The London Java Community’s next free event is – Are you better than a Coin Toss? on Wednesday 14th July at 18:15.

Please see link for details and to sign up –

Presented by Richard Warburton and John Oliver (1 hour presentation)

So you’re a big data and distributed systems “expert”, you’ve collected 500 billion data points, thrown it into sci-lib-of-the-week, you’re using Hadoop, backing onto those cool AWS GPU instances, let it grind away for days and its spit out the answer to life the universe and everything.  But is it really better than a coin toss?

How do you validate whether your data analysis algorithm works?  Are you learning a solution to your problems or just the data you already have?  What problems can you encounter when analysing your data?  How do you solve them, and what can you do easily under the time pressures of a business environment?

We’re here to put the Science back into Data Science.

Who should attend:

Any developer might be interested, but especially those building big data analytics solutions.


Richard Warburton – @RichardWarburto

Richard is an empirical technologist and solver of deep-dive technical problems. Recently he has been working on data analytics for high performance computing at jClarity and is writing a book on Java 8 Lambdas for O’Reilly.  He is a leader in the London Java Community, sits on their JCP Committee and organises the Adopt-a-JSR programs for Lambdas and Date and Time in Java 8.  Richard is also a known conference speaker, having talked at JavaOne, DevoxxUK and JAX London. Previously he worked on static analysis problems, verifying part of a compiler and developing automated bug detection technology.  He obtained a PhD in Computer Science from The University of Warwick where his research focussed on compiler theory.

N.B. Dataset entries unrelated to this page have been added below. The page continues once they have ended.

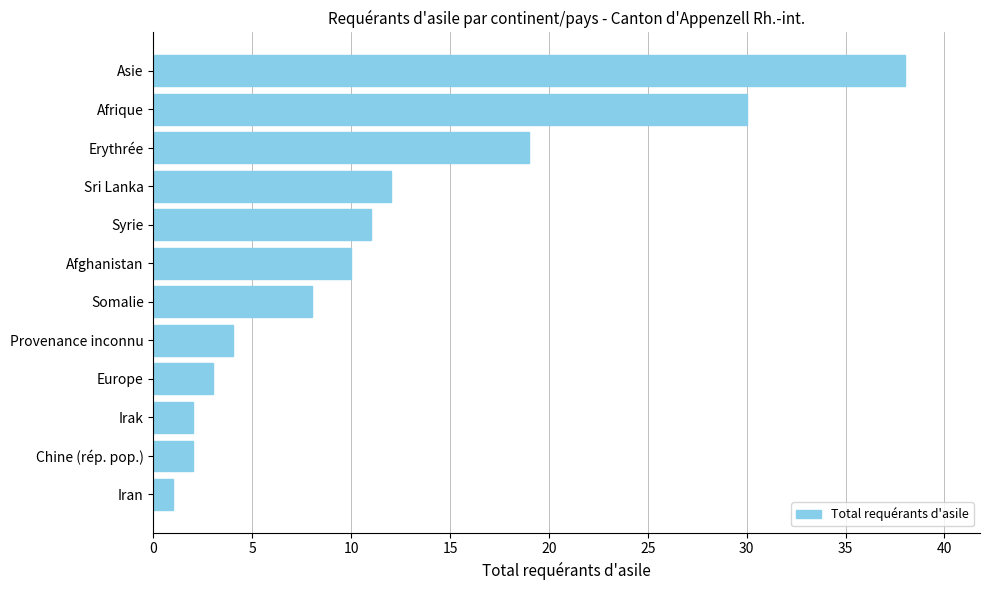

What is the difference between the values at Afghanistan and Chine (rép. pop.)?

8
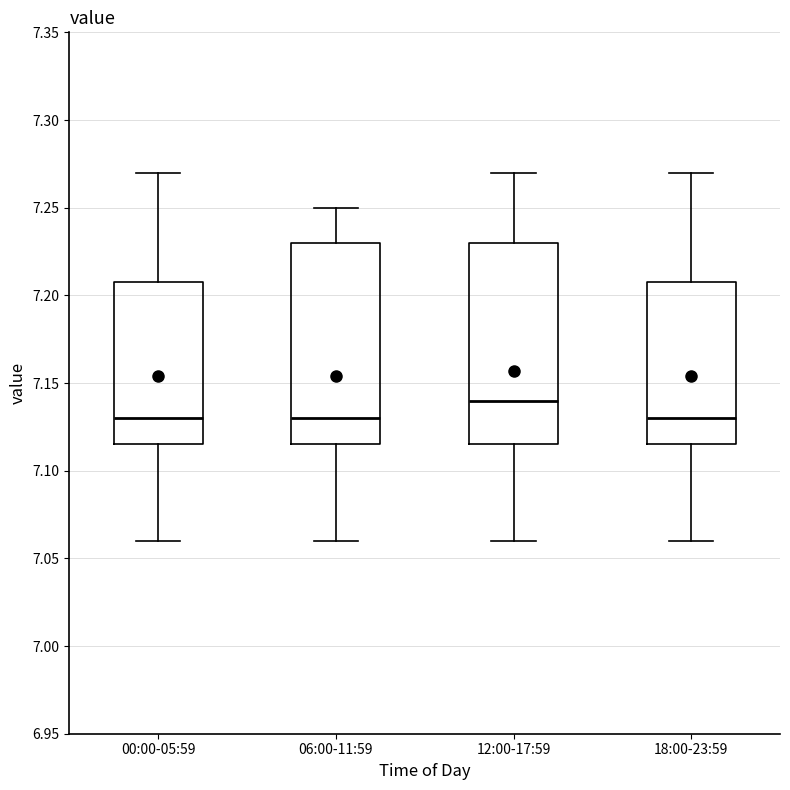

Reading left to right, transcribe this box plot: for each box, give where its median line is, the range the box spans, and where its two whiskers end, as read against the y-axis. The values are not printed on the chart, so give them approximately, as read against the axis.

00:00-05:59: median 7.130, box 7.115 to 7.210, whiskers 7.060 to 7.270
06:00-11:59: median 7.130, box 7.115 to 7.230, whiskers 7.060 to 7.250
12:00-17:59: median 7.140, box 7.115 to 7.230, whiskers 7.060 to 7.270
18:00-23:59: median 7.130, box 7.115 to 7.210, whiskers 7.060 to 7.270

John Oliver – @johno_oliver

John has performed research and development in many languages for 15 years, on various platforms from micro controllers, robots, simulations, desktop applications and web services. Currently he is working at jClarity, applying the tools of machine learning to analyse and diagnose performance problems.John holds a PhD in Engineering from Warwick University working on algorithms for coordinating mobile robotic teams. During his study he performed extensive work on both physical and simulated robotic platforms, competing in a number of national and international robotics competitions.